Guild to Tribune: Tweet this, no Baltimore Sun bylines today
Except for one moment, it was a gloomy gathering: more than 40 editors, page designers, copy editors, photographers and other Baltimore Sun staffers gathered in a basement meeting room to get the basic primer for the newly-laid-off: how to file for unemployment benefits, hang on to health benefits, get help writing a resume or “retooling yourselves.”
Still reeling from the experience of an abrupt layoff of 61 people last week – in which many were told on deadline to vacate the building, many found the idea of “retooling” still a bit hard to swallow.
“I’ve been in the business more or less since I was 12 years old,” said a former Sun editor, Patricia Fanning, following the mini job fair and information session hastily thrown together by the Washington-Baltimore Newspaper Guild.
The one moment?
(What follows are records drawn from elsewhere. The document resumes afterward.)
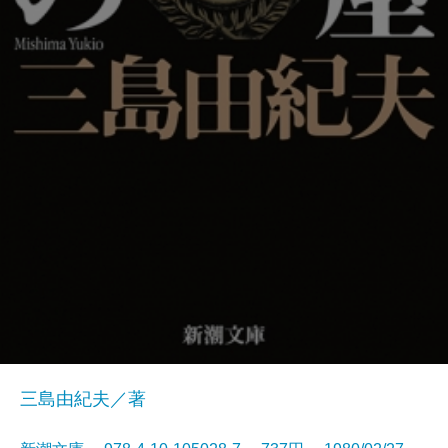
三島由紀夫／著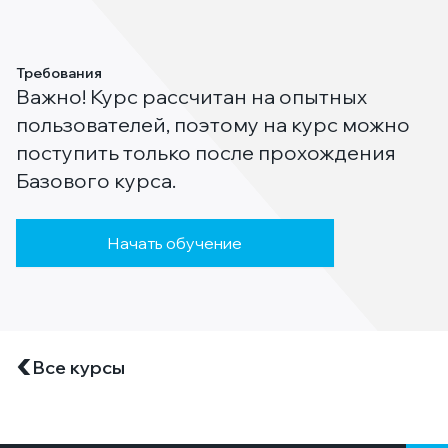
Требования
Важно! Курс рассчитан на опытных
пользователей, поэтому на курс можно
поступить только после прохождения
Базового курса.
Начать обучение
Все курсы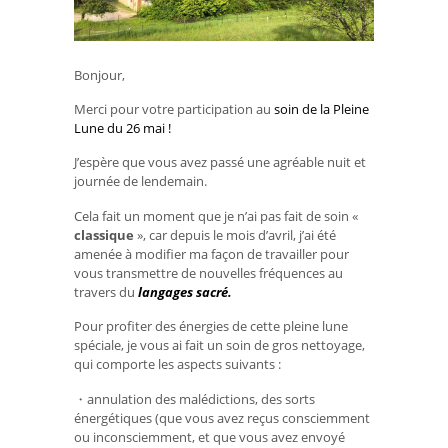
Bonjour,
Merci pour votre participation au
soin de la Pleine
Lune du 26 mai !
J’espère que vous avez passé une agréable nuit et
journée de lendemain.
Cela fait un moment que je n’ai pas fait de soin «
classique
», car depuis le mois d’avril, j’ai été
amenée à modifier ma façon de travailler pour
vous transmettre de nouvelles fréquences au
travers du
langages sacré.
Pour profiter des énergies de cette pleine lune
spéciale, je vous ai fait un soin de gros nettoyage,
qui comporte les aspects suivants :
・annulation des malédictions, des sorts
énergétiques (que vous avez reçus consciemment
ou inconsciemment, et que vous avez envoyé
It came when Guild officials announced the plan to withhold their bylines in today’s paper. A cheer went up around the room — there were whistles, shouts and applause.
“The byline strike is to call attention to the callous way in which reporters and editors, both Guild and non-Guild employees were treated last week,” said Gus Sentementes, a Guild mobilizer, said after the meeting. “It’s not the way a good corporate citizen, running a beloved 172-year-old institution in this city, should treat its most loyal employees.”